Apple’s iCloud services in mainland China will be operated by a Chinese company from next month, the tech giant has confirmed.

It has contacted customers based in China, advising them to examine new terms and conditions.

They include a clause that both Apple and the Chinese firm will have access to all data stored on iCloud.

Apple said it had made the move to comply with the country’s cloud computing regulations.

iCloud accounts registered outside of China are not affected.

‘Strong data privacy’

The Chinese cyber security rules, introduced in July last year, include a requirement for companies to store all data within China.

The firm, Guizhou on the Cloud Big Data (GCBD), is owned by the Guizhou provincial government in southern China.

Guizhou is where Apple opened a $1bn (£738m) data centre last year to meet the regulations.

iCloud data will be transferred from 28 February, Apple said.

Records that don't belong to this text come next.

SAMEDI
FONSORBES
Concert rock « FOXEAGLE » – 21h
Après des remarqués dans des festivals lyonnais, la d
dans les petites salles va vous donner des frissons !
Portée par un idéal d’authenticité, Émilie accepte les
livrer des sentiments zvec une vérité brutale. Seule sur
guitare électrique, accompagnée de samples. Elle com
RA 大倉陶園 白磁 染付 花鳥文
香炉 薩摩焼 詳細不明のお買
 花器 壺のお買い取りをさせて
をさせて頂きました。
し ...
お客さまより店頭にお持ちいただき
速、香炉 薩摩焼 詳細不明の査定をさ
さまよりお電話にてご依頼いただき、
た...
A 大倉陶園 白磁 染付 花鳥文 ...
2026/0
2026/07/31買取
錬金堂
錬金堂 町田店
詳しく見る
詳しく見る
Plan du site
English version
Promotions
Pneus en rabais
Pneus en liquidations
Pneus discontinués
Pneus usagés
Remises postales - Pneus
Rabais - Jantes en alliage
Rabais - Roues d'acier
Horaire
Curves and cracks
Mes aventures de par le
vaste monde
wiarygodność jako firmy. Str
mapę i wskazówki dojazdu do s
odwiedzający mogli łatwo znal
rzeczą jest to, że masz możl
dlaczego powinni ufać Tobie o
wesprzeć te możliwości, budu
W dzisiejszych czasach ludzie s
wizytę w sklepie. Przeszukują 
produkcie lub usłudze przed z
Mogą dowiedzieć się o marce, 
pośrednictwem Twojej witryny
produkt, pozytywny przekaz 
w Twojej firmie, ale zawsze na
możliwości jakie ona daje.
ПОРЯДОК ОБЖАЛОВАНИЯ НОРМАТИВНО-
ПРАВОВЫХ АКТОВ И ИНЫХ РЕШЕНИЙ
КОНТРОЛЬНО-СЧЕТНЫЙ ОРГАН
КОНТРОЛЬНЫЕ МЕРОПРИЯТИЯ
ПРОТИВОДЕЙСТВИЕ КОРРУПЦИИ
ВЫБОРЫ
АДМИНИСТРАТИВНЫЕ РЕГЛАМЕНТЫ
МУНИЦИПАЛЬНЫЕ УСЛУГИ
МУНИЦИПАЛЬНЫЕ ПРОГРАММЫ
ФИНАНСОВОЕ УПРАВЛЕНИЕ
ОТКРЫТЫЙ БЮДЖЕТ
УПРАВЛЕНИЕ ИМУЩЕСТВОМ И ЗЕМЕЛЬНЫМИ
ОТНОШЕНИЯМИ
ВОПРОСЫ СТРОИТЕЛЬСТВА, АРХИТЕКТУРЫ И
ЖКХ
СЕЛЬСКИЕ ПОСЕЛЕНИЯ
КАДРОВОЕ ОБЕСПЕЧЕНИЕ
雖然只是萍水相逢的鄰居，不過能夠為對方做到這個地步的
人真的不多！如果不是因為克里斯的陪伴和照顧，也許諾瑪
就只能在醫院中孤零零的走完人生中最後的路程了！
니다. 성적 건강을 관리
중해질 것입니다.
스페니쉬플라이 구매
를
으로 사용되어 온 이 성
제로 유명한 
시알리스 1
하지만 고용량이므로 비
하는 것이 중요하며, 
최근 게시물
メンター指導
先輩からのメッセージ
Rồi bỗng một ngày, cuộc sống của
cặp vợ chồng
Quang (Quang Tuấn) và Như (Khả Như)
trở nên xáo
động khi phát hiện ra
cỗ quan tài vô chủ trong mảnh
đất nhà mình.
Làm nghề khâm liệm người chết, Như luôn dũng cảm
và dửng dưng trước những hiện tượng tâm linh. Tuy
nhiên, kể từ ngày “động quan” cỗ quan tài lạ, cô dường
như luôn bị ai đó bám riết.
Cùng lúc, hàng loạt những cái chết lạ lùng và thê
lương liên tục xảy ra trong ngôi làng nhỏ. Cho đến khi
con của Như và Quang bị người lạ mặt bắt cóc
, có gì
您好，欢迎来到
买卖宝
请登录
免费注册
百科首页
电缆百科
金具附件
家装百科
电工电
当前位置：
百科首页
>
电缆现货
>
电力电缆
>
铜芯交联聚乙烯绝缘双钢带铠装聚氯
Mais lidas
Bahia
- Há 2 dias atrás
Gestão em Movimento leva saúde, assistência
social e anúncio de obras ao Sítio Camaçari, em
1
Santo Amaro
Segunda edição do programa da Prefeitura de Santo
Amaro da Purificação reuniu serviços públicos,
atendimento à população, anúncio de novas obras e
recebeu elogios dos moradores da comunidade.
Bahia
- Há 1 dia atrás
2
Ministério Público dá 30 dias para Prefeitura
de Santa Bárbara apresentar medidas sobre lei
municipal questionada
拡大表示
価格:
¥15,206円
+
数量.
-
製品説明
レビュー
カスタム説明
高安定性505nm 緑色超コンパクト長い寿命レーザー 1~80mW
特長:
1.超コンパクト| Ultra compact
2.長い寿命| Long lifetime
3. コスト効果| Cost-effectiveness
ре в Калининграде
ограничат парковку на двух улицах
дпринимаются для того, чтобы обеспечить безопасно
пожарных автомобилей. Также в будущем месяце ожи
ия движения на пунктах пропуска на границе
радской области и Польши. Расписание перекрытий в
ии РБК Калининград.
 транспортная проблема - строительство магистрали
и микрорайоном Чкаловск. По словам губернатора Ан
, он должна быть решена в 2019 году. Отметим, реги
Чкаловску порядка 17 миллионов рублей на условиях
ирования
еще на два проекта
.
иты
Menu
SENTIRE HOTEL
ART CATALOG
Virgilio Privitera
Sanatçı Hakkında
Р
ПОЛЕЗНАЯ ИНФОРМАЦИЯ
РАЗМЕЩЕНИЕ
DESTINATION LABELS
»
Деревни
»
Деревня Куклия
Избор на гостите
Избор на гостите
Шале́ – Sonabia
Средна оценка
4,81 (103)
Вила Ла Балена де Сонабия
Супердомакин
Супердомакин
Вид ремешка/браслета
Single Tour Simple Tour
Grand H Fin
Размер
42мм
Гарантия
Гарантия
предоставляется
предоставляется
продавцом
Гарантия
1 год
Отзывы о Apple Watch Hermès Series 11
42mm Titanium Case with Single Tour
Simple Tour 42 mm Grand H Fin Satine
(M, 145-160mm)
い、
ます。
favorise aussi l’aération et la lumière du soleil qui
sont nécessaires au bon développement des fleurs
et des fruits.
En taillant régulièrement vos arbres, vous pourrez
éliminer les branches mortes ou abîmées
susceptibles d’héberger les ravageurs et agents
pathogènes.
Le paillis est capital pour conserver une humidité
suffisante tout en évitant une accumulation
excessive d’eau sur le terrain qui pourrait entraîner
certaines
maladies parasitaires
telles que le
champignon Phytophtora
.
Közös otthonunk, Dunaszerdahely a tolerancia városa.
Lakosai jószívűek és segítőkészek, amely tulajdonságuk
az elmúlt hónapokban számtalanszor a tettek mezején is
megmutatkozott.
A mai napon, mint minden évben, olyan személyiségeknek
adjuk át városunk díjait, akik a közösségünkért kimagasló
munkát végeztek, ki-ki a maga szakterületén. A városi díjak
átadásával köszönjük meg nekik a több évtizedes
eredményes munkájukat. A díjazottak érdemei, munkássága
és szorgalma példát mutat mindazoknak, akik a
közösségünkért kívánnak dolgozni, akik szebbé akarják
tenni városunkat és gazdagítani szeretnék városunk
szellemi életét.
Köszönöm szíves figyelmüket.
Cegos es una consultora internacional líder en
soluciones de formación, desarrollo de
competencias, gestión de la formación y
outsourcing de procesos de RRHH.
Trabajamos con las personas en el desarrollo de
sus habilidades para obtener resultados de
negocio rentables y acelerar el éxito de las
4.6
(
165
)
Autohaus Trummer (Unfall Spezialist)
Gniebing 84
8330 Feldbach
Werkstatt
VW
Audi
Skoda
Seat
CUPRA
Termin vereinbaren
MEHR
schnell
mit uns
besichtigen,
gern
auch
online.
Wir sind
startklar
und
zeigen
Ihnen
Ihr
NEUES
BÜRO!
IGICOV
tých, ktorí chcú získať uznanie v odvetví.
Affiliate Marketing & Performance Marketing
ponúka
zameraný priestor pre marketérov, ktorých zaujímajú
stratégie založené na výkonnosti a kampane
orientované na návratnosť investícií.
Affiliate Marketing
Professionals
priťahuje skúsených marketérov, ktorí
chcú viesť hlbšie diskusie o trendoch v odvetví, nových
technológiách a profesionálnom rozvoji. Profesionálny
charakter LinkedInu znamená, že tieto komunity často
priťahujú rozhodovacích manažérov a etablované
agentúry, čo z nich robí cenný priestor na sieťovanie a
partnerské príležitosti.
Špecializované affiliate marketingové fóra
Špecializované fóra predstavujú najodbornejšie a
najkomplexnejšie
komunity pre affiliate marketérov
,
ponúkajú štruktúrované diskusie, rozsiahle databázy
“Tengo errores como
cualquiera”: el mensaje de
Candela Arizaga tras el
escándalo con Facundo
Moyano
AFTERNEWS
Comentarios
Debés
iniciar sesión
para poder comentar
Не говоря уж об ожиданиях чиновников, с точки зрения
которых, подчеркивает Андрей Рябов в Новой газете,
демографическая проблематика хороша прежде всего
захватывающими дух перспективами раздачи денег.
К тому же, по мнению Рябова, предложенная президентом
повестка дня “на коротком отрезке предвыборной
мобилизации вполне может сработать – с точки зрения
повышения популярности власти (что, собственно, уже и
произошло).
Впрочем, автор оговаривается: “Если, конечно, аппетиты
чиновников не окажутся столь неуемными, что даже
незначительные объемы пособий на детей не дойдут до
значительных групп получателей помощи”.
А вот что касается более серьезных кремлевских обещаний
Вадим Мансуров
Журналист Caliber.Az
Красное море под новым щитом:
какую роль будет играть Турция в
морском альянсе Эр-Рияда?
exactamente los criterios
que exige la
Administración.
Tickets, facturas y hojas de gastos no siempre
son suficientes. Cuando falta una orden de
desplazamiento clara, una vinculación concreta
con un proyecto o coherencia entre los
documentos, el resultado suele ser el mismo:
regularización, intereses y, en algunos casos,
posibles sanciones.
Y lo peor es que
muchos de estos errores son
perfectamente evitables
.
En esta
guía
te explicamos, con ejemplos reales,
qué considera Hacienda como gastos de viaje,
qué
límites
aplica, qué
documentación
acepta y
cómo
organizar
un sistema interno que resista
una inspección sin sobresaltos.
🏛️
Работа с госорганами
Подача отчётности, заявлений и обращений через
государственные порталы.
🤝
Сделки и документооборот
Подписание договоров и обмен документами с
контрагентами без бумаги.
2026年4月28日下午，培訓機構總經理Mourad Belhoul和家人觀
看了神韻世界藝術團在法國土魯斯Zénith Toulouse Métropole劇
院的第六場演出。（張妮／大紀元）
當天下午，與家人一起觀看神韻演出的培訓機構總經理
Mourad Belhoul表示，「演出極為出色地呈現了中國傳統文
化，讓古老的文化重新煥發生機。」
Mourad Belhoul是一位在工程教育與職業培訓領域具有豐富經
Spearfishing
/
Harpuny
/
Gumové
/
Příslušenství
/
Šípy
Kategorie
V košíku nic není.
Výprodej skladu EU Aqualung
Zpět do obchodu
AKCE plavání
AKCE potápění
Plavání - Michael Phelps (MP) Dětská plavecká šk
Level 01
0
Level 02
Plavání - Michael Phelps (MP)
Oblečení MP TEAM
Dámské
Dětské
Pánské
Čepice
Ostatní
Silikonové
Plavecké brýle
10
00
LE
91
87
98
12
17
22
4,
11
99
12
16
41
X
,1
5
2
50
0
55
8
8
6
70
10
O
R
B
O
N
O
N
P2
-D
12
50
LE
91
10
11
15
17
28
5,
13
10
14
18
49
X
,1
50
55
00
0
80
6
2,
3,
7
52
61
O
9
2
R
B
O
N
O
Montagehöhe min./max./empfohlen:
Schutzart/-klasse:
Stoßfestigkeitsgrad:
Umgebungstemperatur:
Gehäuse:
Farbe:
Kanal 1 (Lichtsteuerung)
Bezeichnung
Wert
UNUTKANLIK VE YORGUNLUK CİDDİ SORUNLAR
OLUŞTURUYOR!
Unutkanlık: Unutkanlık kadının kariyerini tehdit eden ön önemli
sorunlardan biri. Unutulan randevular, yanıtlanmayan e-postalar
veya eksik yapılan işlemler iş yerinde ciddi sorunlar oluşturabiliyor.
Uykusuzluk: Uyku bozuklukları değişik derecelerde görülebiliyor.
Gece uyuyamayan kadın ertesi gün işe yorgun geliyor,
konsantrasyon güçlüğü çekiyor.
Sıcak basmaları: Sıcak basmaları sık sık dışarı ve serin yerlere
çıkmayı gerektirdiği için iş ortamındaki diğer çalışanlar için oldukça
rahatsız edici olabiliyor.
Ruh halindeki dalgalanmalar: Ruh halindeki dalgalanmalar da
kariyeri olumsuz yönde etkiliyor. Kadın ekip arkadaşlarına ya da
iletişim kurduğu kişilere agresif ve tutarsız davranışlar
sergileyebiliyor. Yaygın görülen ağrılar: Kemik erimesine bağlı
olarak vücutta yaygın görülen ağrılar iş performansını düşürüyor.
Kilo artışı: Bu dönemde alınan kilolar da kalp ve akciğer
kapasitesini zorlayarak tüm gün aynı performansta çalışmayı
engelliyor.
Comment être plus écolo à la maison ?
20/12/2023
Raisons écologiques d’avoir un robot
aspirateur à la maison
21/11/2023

Customers living in mainland China who did not want to use iCloud operated by GCBD were given the option to terminate their account.

Image caption

This message was sent to iCloud users in China.

Apple said the “partnership” with GCBD would allow it to “improve the speed and reliability of our iCloud services products while also complying with newly passed regulations that cloud services be operated by Chinese companies”.

It added that Apple had “strong data privacy and security protections in place and no backdoors will be created into any of our systems”.

However, some on social media have said the step gives Beijing more opportunity to monitor its citizens and others living in the country.

Users typically use iCloud to store data such as documents and photographs.

The move comes after the company was criticised by some last year for removing Virtual Private Networks (VPNs) from its App Store in mainland China – software that allowed users to get round government restrictions on internet access.

Apple chief executive Tim Cook defended the action at the time, saying he hoped the move was “temporary”, but adding the firm had to comply with Chinese regulations requiring licenses for VPN sellers.